Mid-Minnesota Legal Assistance and the Minnesota Attorney General's Office have filed lawsuits against Messerli & Kramer, a Twin Cities law firm, accusing it of using unlawful and bad faith tactics to collect debts from Minnesota consumers.

"This firm specializes in obtaining default judgments, often against the poor, sick, and disabled," said Tim Thompson, Litigation Director at Mid-Minnesota Legal Assistance. "That's not illegal. But what is illegal is adding to the misery by piling their own attorney fees on to these judgments without following Minnesota law. They even bill for time they haven't spent on the case."

"It is wrong for collection attorneys to use their knowledge of the system to make unlawful gains," said Attorney General Mike Hatch. "Garnishing wages such as Social Security, veterans' benefits, or other exempted incomes, when the law states otherwise, is inappropriate and in bad faith."

Unearned Attorneys' Fees

Both lawsuits allege that M&K improperly adds unearned, or "future," attorneys' fees to the debts owed by consumers when M&K obtains default judgments, adding hundreds or thousands of dollars to the amount of the bill.

They also claim that M&K files boilerplate affidavits in Minnesota district courts seeking attorneys' fees for work that has not yet been performed. M&K's boilerplate affidavits request 15% of the principal balance (up to $3,000), which includes attorneys' fees that it estimates it will incur in the future.

According to the lawsuits, M&K's practices violate Minnesota law, which outlines the requirements to obtain an award of attorneys' fees in connection with a default judgment. Minnesota statutes do not include awards for unearned or "future" work.

Garnishments Against the Economically Vulnerable

The Attorney General's lawsuit also alleges that M&K's collection attorneys have garnished in bad faith accounts of vulnerable consumers who live on limited or fixed incomes.

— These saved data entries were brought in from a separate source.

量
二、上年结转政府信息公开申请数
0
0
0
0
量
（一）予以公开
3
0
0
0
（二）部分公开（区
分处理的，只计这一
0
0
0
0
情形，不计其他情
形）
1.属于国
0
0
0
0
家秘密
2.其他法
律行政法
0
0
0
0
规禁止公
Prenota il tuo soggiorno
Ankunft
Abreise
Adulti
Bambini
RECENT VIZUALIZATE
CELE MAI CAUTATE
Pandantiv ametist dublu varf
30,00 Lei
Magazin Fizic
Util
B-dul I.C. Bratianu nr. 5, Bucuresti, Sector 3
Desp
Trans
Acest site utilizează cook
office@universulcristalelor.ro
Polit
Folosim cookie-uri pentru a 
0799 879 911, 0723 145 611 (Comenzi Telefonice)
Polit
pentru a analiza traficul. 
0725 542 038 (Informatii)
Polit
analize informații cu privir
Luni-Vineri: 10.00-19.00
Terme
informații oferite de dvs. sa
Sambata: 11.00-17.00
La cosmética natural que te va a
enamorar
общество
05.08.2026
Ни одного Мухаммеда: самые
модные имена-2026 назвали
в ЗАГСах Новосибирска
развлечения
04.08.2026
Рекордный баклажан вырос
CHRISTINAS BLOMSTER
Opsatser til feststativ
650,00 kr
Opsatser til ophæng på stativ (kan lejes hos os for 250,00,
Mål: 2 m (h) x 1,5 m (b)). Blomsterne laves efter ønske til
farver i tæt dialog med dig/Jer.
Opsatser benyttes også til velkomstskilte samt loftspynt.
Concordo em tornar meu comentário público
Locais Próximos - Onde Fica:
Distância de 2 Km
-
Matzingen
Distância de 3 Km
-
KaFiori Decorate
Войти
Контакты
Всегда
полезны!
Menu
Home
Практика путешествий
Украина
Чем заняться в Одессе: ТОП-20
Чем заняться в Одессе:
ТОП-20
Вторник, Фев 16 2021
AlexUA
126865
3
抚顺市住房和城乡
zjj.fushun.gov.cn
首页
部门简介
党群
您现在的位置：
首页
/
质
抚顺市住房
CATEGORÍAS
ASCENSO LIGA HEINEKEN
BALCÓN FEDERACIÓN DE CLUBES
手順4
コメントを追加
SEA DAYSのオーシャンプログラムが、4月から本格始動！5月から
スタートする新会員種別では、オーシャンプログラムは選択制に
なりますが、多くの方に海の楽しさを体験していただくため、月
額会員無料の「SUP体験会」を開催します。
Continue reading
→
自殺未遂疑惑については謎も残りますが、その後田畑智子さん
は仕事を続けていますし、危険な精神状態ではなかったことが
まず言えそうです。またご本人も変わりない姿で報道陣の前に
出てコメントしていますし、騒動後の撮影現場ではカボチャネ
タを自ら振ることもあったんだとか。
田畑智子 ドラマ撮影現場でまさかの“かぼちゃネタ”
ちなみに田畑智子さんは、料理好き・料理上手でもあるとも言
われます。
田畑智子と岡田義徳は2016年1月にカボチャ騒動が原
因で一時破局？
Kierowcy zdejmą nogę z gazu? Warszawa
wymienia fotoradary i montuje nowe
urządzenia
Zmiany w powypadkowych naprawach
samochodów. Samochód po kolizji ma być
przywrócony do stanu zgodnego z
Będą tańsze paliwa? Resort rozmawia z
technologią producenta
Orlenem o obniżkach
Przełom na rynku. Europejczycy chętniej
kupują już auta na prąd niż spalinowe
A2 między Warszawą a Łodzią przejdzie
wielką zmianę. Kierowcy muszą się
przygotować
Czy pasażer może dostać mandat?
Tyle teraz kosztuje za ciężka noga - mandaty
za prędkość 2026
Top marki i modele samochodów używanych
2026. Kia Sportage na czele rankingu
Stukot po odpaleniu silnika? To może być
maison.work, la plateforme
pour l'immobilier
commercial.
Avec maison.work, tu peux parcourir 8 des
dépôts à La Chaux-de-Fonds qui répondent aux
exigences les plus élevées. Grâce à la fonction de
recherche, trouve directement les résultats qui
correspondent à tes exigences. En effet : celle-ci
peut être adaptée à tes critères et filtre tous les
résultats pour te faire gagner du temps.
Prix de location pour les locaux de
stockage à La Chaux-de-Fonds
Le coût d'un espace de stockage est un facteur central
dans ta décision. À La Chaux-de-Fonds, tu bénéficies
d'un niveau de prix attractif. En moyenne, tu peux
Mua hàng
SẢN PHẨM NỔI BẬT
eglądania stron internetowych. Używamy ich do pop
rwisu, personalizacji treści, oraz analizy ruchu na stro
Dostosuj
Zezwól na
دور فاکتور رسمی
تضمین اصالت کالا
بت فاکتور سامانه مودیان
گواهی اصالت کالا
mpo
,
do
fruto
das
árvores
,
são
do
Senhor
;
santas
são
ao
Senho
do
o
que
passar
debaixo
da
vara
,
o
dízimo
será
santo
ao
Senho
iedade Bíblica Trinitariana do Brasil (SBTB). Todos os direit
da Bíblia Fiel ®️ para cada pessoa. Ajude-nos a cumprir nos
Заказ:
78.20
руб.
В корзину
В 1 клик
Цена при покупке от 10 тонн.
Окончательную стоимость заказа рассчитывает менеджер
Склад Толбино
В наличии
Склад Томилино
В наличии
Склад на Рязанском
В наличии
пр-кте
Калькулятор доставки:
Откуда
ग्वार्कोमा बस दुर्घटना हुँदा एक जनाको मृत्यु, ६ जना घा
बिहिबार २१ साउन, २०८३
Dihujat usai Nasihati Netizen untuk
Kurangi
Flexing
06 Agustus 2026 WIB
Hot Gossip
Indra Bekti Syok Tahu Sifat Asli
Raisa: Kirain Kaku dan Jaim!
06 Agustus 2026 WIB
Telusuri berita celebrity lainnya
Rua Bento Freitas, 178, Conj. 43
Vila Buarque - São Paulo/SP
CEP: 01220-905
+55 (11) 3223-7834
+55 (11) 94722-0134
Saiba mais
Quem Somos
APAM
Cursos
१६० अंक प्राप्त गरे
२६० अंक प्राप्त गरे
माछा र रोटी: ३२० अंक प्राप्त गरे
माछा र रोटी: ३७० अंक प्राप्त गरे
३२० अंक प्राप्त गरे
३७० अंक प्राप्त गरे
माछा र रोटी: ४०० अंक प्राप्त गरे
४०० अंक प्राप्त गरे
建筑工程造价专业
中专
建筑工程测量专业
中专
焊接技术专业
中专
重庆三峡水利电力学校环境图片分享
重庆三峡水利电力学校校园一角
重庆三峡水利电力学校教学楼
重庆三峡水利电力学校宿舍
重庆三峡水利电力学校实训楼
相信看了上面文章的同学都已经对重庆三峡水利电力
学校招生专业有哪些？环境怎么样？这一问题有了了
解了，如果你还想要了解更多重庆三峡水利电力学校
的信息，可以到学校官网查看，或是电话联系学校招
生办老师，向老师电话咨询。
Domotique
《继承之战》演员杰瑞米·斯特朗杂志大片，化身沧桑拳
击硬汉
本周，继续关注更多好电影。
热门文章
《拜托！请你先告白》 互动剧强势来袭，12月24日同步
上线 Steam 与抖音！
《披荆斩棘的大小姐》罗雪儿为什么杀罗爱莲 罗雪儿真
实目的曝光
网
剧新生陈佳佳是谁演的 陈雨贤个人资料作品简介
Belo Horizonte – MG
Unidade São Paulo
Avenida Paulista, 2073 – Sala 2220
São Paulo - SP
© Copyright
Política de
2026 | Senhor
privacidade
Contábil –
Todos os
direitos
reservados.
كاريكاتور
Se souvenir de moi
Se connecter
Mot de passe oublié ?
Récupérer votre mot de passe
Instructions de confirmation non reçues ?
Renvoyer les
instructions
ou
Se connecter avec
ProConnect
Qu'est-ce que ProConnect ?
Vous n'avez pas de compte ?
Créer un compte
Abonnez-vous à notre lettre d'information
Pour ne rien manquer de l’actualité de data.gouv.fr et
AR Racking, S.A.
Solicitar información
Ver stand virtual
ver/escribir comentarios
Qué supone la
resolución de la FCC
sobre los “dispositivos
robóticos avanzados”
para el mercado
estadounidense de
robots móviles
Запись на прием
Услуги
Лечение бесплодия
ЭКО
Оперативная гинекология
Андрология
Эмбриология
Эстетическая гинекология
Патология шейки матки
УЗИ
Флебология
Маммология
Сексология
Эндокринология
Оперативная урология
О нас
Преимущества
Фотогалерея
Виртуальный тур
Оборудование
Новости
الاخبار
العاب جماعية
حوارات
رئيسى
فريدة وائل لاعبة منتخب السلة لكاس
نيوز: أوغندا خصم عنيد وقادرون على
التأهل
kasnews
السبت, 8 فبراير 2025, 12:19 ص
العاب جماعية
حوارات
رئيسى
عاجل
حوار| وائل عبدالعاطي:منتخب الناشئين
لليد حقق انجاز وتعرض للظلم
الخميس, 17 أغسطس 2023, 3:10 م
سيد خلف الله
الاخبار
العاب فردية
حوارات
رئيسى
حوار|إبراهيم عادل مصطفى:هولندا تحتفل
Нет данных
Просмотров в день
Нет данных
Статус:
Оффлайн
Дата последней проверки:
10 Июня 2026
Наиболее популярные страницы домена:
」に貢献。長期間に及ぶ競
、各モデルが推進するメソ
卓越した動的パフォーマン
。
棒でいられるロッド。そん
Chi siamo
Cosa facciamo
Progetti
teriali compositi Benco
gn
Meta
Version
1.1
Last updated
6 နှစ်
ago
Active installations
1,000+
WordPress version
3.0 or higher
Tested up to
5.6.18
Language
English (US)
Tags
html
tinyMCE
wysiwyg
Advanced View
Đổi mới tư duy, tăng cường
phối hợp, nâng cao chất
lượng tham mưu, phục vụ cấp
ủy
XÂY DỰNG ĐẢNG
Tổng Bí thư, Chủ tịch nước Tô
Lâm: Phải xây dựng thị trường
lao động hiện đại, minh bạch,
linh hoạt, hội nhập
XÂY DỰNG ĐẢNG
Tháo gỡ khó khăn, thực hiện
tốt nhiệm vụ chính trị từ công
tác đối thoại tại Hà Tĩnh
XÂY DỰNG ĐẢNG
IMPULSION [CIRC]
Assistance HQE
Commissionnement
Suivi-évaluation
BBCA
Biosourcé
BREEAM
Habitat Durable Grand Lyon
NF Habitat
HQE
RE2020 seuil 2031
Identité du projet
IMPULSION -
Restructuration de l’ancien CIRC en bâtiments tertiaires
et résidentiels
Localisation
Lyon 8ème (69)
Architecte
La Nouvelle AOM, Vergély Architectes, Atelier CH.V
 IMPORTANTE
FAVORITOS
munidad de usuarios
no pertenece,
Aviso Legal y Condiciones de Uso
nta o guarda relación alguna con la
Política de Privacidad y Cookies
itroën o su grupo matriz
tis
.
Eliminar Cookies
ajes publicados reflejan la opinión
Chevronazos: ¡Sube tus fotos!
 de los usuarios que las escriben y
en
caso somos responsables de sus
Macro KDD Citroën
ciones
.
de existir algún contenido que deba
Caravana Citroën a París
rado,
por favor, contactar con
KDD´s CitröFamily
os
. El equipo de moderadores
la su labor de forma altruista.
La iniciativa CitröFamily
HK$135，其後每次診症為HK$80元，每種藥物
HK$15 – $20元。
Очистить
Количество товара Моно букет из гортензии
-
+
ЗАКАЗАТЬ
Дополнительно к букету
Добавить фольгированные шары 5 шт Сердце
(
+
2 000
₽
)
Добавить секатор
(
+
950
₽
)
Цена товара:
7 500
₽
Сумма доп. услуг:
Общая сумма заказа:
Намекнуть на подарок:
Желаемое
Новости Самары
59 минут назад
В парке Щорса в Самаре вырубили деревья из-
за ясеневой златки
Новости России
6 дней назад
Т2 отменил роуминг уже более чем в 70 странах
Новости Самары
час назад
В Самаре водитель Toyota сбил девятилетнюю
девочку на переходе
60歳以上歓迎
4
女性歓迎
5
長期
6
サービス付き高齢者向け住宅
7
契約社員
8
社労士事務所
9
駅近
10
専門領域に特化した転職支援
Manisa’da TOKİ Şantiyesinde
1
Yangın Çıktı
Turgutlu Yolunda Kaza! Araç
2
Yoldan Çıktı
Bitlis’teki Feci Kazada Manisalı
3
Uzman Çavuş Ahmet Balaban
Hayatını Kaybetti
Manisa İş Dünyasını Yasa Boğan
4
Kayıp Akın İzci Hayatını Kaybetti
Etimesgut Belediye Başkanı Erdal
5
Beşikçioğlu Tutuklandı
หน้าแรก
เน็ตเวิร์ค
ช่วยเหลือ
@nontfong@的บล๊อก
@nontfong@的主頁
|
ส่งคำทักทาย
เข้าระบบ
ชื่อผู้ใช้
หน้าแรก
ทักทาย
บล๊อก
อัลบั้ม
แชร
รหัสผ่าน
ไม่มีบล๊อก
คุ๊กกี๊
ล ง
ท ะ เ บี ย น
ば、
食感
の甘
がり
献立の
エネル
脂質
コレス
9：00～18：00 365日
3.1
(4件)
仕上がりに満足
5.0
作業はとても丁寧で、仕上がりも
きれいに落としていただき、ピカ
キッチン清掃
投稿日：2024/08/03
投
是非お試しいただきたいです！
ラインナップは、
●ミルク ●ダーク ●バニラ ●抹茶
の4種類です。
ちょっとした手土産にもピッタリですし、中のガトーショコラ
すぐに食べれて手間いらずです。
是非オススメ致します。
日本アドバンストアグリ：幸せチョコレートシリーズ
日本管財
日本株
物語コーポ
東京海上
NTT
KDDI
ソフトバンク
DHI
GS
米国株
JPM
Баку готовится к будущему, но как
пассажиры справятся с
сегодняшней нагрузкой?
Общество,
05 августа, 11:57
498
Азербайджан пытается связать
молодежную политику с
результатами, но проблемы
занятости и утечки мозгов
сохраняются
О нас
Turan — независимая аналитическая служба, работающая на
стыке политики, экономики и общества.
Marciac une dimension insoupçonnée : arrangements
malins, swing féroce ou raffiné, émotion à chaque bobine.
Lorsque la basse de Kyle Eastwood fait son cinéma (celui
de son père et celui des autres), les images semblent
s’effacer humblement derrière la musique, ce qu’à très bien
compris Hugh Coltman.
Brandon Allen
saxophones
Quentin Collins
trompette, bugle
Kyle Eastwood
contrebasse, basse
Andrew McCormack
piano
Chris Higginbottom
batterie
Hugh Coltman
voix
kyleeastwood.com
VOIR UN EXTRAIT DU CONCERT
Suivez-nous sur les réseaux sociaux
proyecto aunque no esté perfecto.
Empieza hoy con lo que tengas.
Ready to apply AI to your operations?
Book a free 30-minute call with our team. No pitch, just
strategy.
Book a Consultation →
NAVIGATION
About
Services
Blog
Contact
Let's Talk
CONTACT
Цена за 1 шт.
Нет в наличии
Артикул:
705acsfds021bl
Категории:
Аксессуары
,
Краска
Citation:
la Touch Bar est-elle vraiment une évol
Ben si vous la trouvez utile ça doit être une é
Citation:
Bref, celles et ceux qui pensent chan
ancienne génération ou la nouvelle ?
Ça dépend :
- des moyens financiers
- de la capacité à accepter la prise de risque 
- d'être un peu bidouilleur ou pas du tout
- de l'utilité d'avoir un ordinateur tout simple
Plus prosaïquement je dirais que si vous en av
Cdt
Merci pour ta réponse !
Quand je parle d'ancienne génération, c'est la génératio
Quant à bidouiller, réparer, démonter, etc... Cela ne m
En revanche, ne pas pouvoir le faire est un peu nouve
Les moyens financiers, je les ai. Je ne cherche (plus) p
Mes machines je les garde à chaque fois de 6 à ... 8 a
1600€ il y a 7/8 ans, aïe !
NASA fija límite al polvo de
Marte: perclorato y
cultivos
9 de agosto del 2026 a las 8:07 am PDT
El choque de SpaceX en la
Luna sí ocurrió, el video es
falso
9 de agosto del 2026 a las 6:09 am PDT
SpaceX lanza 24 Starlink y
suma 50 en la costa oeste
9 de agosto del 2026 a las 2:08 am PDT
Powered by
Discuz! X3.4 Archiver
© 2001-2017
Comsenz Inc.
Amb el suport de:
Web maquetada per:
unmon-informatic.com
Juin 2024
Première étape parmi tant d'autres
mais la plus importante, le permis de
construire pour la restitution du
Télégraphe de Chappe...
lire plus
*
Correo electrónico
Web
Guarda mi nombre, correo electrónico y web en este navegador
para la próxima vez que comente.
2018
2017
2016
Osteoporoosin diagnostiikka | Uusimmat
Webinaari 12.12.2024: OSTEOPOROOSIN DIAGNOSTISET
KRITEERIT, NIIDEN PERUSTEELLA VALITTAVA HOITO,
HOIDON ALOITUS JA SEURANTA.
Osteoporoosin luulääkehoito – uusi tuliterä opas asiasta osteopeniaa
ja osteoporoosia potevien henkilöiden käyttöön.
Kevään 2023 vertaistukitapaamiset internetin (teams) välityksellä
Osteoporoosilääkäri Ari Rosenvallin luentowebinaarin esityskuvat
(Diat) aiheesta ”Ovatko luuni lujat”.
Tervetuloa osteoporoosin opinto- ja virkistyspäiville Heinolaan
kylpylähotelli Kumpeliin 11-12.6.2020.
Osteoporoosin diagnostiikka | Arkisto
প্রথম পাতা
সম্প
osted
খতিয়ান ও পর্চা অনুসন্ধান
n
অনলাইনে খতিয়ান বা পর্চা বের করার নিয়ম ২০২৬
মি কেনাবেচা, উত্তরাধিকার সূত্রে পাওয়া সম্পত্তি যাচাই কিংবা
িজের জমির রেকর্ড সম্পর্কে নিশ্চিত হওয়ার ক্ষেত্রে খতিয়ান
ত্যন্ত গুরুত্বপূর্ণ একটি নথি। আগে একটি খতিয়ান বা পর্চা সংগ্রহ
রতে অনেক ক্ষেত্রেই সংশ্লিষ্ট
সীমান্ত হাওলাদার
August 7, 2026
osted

Under Minnesota law, creditors can collect debts by garnishing debtors' bank accounts. Minnesota law, however, provides that certain earnings are exempt from garnishment, including income from Social Security, veterans' benefits, disability, or other protected sources.

M&K's collection attorneys attach bank accounts, garnishing exempted funds, thereby shifting the burden to the consumer to file a notice of exemption claiming that the funds are exempt from garnishment.

The Attorney General's lawsuit alleges that M&K used the garnishment process in bad faith. Among other things, instead of releasing levies where appropriate, the lawsuit alleges that M&K's collection attorneys objected to consumers' exemption claims, often without a good faith basis for doing so, thereby forcing consumers to file court documents to prove that the funds are exempt.

The lawsuit alleges that, in some cases where consumers requested a hearing to determine the validity of an exemption, M&K's attorneys either failed to show up, conceded the case at the hearing, or a court found that the funds were, in fact, exempt from garnishment.

Consumers in such cases lost access to their money for weeks because their accounts were frozen by M&K's initial levy. The Attorney General's lawsuit alleges that, in some instances, M&K garnished consumers' income even after the consumer had shown a valid exemption from garnishment.

This is not the first time M&K's collection attorneys have been involved in disputes over aggressive debt collection tactics. For instance, a collections case filed in Anoka County District Court by M&K was dismissed when the judge found that the default judgment was "entered in error and as a result of the false statements contained in the affidavit of plaintiff's attorney (M&K)."

Last month, the Minnesota Court of Appeals noted the "gravity" of actions by an M&K collection attorney who falsely told the court that a Minnesota consumer had never denied that he owed a debt to the credit card company represented by M&K.